Cui Tai-gen, Hou Fan-fan, Ni Zhao-hui, Chen Xiang-mei, Zhang Feng-shan, Zhu Tong-ying, Zhao Xue-zhi, Bao Chun-de, Zhao Ming-hui, Wang Guo-bao, Qian Jia-qi, Cai Guang-yan, Li Ying-nan, Lu Fu-ming, Mei Chang-lin, Zou Wan-zhong, Wang Hai-yan
Renal Division and Institute of Nephrology, First Hospital, Peking University, Beijing 100034, China.
Zhonghua Nei Ke Za Zhi. 2005 Sep;44(9):672-6.
Leflunomide (LEF) is a selective inhibitor of de novo pyrimidine synthesis, currently used in the treatment of rheumatoid arthritis. To evaluate the efficacy and safety of LEF in the treatment of proliferative lupus nephritis, a prospective multi-center controlled clinical trial was conducted.
Patients with biopsy-confirmed proliferative lupus nephritis were recruited. Patients of recent onset who had not used any immunosuppressive drug were given either oral LEF (group A) or IV cyclophosphamide (group B); relapsed patients who had received immunosuppressive therapy 3 months before were given LEF (group C). Efficacy and safety were evaluated at 6 months after treatment.
Total 51 patients were enrolled, 4 patients withdrew due to adverse events. For those initial treated patients, total response rate were 80% in group A and 75% in group B, complete remission rate were 40% and 25% respectively, not statistically different. Renal parameters (proteinuria, serum albumin and serum creatinine) and systemic lupus erythematosus disease activity index (SLEDAI) improved similarly in both groups. For 14 relapsed patients, total response rate was 60% and complete remission rate was 6.7%. Major adverse events reported in LEF treated patients were infection and alopecia. Herpes zoster was the most often type among infectious events, and one case of severe lung infection was reported.
LEF combined with steroid was effective in the induction therapy of proliferative lupus nephritis.

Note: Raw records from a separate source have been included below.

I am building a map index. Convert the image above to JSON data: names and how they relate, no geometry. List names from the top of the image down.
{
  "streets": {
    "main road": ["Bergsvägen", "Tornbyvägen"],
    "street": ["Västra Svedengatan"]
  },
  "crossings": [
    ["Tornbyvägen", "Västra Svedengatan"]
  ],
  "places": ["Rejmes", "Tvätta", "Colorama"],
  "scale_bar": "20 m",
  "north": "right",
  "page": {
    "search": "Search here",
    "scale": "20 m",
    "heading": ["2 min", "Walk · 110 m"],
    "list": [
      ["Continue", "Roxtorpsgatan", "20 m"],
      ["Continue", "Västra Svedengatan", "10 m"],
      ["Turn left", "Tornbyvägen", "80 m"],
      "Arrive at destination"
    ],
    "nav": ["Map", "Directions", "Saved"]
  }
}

LEF was generally well-tolerated, its efficacy in maintenance therapy and long-term safety remains to be clarified.
来氟米特(LEF)是一种嘧啶从头合成的选择性抑制剂,目前用于治疗类风湿关节炎。为评估LEF治疗增殖性狼疮性肾炎的疗效和安全性,进行了一项前瞻性多中心对照临床试验。

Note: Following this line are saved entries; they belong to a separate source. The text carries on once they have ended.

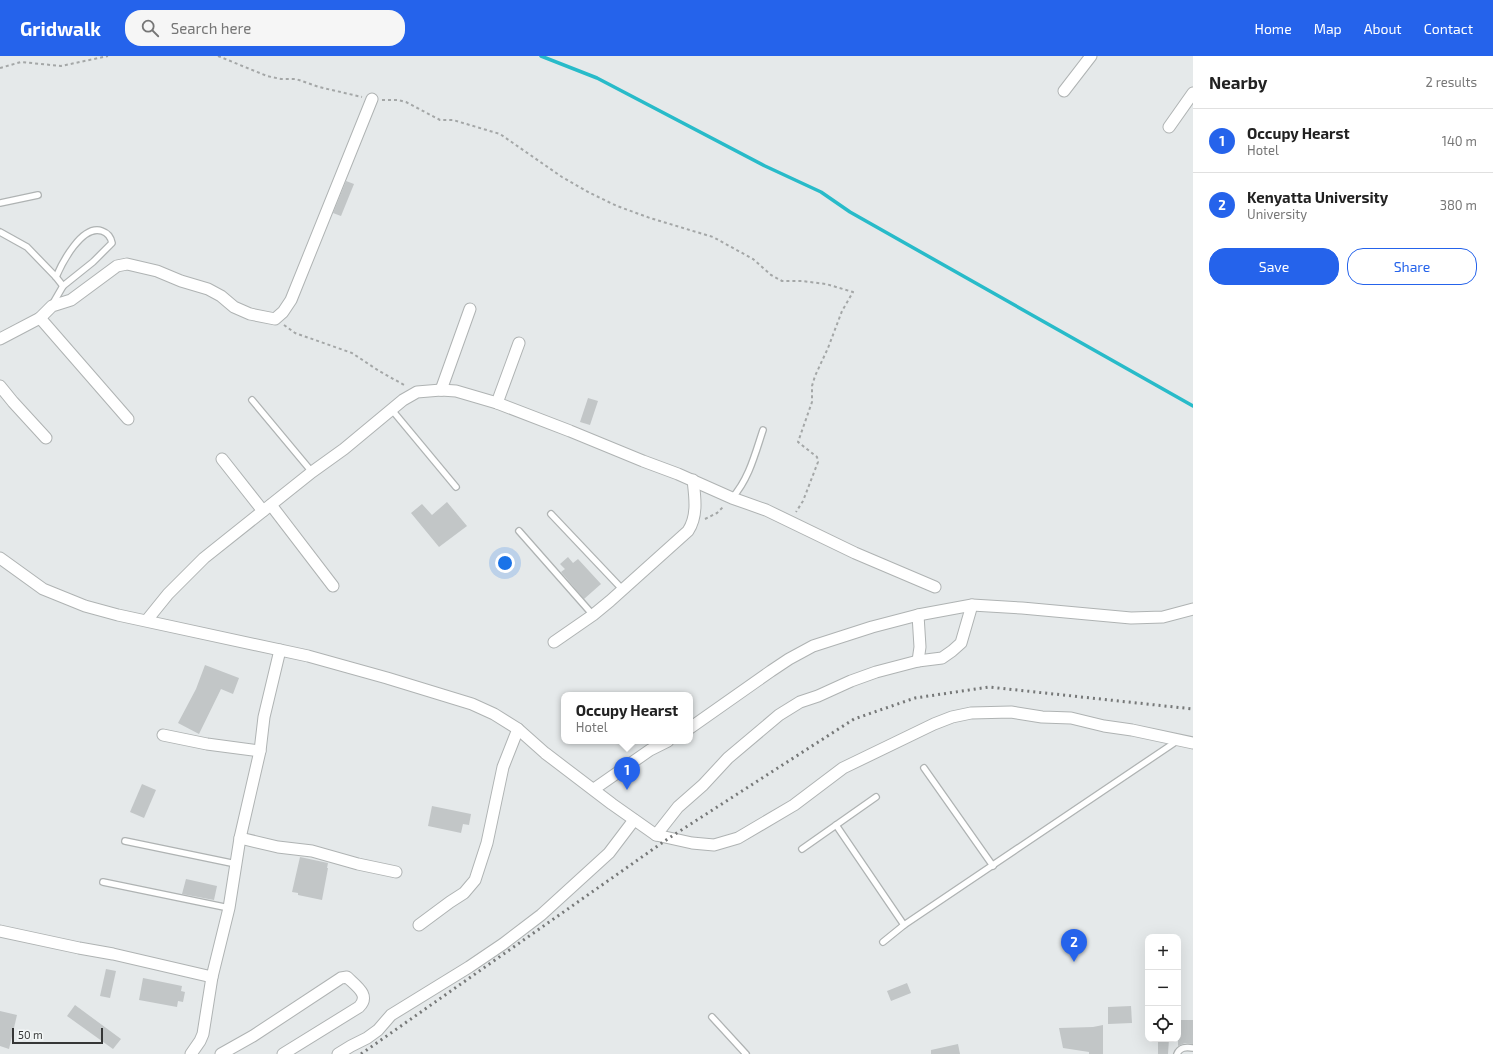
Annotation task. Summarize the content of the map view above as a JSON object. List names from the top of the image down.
{
  "scale_bar": "50 m",
  "page": {
    "header": "Gridwalk",
    "search": "Search here",
    "nav": [
      "Home",
      "Map",
      "About",
      "Contact"
    ],
    "heading": ["Nearby", "2 results"],
    "list": [
      {
        "mark": "1",
        "name": "Occupy Hearst",
        "note": "Hotel",
        "value": "140 m"
      },
      {
        "mark": "2",
        "name": "Kenyatta University",
        "note": "University",
        "value": "380 m"
      }
    ],
    "buttons": ["Save", "Share"],
    "popup": ["Occupy Hearst", "Hotel"],
    "pins": ["1", "2"],
    "map_buttons": ["+", "−"],
    "scale": "50 m"
  }
}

招募经活检确诊的增殖性狼疮性肾炎患者。近期发病且未使用过任何免疫抑制药物的患者口服LEF(A组)或静脉注射环磷酰胺(B组);3个月前接受过免疫抑制治疗的复发患者给予LEF(C组)。治疗6个月后评估疗效和安全性。
共纳入51例患者,4例因不良事件退出。对于初治患者,A组总缓解率为80%,B组为75%,完全缓解率分别为40%和25%,差异无统计学意义。两组的肾脏参数(蛋白尿、血清白蛋白和血清肌酐)及系统性红斑狼疮疾病活动指数(SLEDAI)改善情况相似。对于14例复发患者,总缓解率为60%,完全缓解率为6.7%。接受LEF治疗的患者报告的主要不良事件为感染和脱发。带状疱疹是感染性事件中最常见的类型,报告了1例严重肺部感染。
LEF联合类固醇在增殖性狼疮性肾炎的诱导治疗中有效。LEF总体耐受性良好,其维持治疗的疗效和长期安全性仍有待阐明。